An organized list of ADL's resources

LA Commons Feb 2019

by Karen Mack

                                                                                                   
 

Artist Spotlight

 
                               
 Keviette Minor  
Keviette Minor is a Black creative based in Los Angeles who is originally from Santa Rosa, California. She is currently a sophomore majoring in Design at USC. Keviette is a self-described introvert that has been drawing since she was 2 years old. From childhood into young adulthood, she has used art as her voice. Her work centers around telling the stories of her life, her experience as a Black woman in America, and any issues she has deemed significant that have impacted her directly or indirectly. Black people are at the forefront of Keviette's composition, as representation is extremely important to her.

How would describe your art and what themes do you explore in your work? 
I would describe my work as portraiture and experience documentation because I have always been into storytelling. Also, I'm always talking about high school because I feel like that is where I grew the most as an artist. I was really struggling to try to find what my style was. Whenever someone would look at my work they would be able to see the style, but I personally wouldn't. During that time I was still trying to think about which way I wanted to go with my art.

 I was a freshman in high school when I joined the Black Student Union. Up until that point I had been in predominantly white schools. In elementary school, there weren't that many Black students. In middle school, I was one of five in the whole school. So I wanted to get involved in my community. When I initially got to high school there was not a Black Student Union. There was a junior college that was right next door and the Black Student Union from the college came over to our high school and helped us start one.

GIVEN INFORMATION –
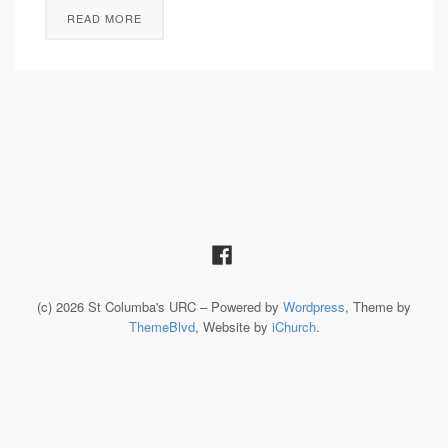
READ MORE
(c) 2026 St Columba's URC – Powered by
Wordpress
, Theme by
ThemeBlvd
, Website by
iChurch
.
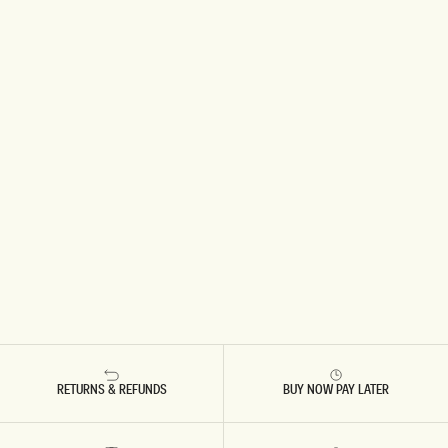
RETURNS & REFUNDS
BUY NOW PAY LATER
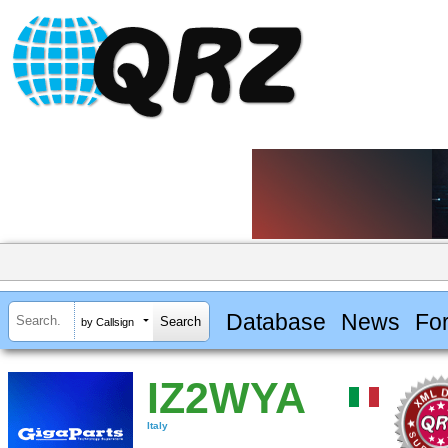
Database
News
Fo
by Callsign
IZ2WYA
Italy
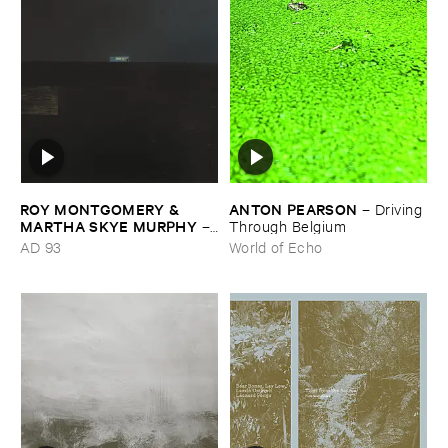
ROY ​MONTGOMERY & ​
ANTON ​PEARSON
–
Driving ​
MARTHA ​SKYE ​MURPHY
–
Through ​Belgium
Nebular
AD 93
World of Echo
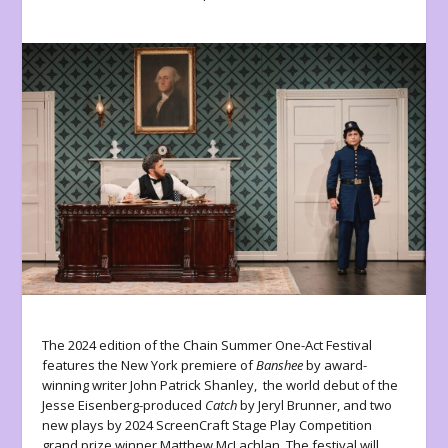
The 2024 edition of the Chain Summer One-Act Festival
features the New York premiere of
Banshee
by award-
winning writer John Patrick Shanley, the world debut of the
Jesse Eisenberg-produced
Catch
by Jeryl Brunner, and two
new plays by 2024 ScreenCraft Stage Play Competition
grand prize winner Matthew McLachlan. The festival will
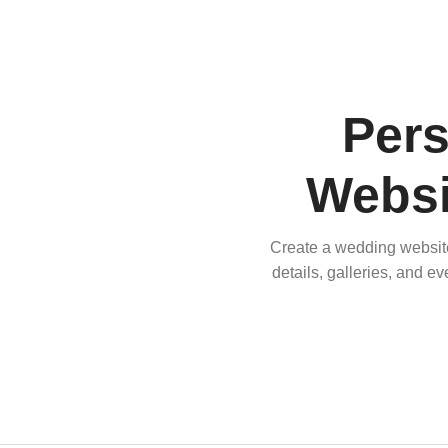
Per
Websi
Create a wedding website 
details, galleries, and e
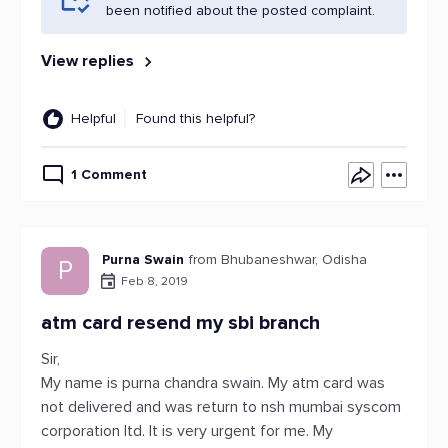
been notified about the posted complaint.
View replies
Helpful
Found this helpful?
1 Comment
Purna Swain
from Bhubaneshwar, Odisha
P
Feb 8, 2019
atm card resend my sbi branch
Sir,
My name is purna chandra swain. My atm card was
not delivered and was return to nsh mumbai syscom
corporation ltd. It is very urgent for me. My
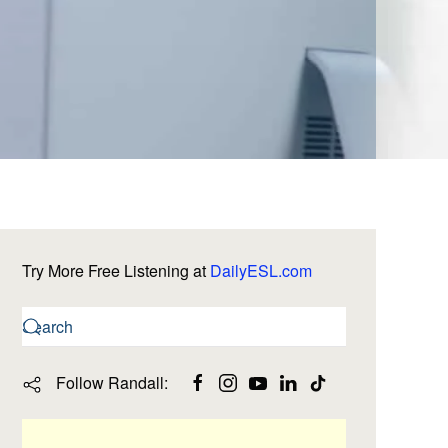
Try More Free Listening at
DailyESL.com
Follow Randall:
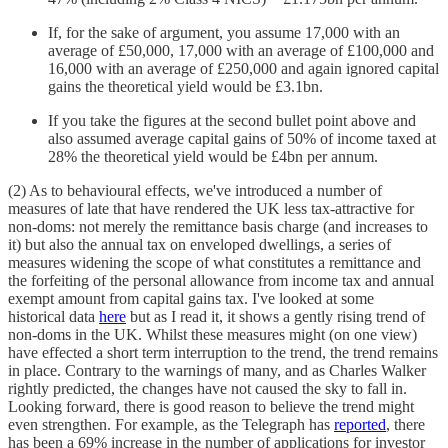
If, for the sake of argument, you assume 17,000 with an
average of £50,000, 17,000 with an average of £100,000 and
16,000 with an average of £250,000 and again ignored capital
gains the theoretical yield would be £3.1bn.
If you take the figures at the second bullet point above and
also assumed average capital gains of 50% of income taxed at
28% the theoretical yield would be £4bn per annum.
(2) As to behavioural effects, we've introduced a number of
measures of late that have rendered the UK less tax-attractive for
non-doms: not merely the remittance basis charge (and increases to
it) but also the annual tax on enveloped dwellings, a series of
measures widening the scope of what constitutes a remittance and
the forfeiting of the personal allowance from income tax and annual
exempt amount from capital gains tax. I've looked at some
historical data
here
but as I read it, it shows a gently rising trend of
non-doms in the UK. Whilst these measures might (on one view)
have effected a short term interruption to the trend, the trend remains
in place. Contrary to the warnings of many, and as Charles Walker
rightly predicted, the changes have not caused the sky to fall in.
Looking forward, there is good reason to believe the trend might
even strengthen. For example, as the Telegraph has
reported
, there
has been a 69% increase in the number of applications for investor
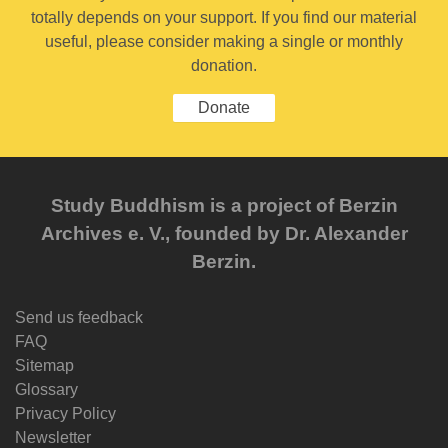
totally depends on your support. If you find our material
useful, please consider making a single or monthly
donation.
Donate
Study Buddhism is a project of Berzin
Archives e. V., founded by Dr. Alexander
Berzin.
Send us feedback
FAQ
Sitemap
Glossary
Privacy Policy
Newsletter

ACTIVITY LIST –
**1.** Copy word for word the stretch of the Keviette Minor profile from "by Karen Mack" through "important to her.".
**2.** In the Keviette Minor profile, who helped her high school start its Black Student Union?

SOLUTION SET –
**1.**
by Karen Mack

                                                                                                   
 

Artist Spotlight

 
                               
 Keviette Minor  
Keviette Minor is a Black creative based in Los Angeles who is originally from Santa Rosa, California. She is currently a sophomore majoring in Design at USC. Keviette is a self-described introvert that has been drawing since she was 2 years old. From childhood into young adulthood, she has used art as her voice. Her work centers around telling the stories of her life, her experience as a Black woman in America, and any issues she has deemed significant that have impacted her directly or indirectly. Black people are at the forefront of Keviette's composition, as representation is extremely important to her.

**2.** The Black Student Union from the junior college right next door came over and helped them start one.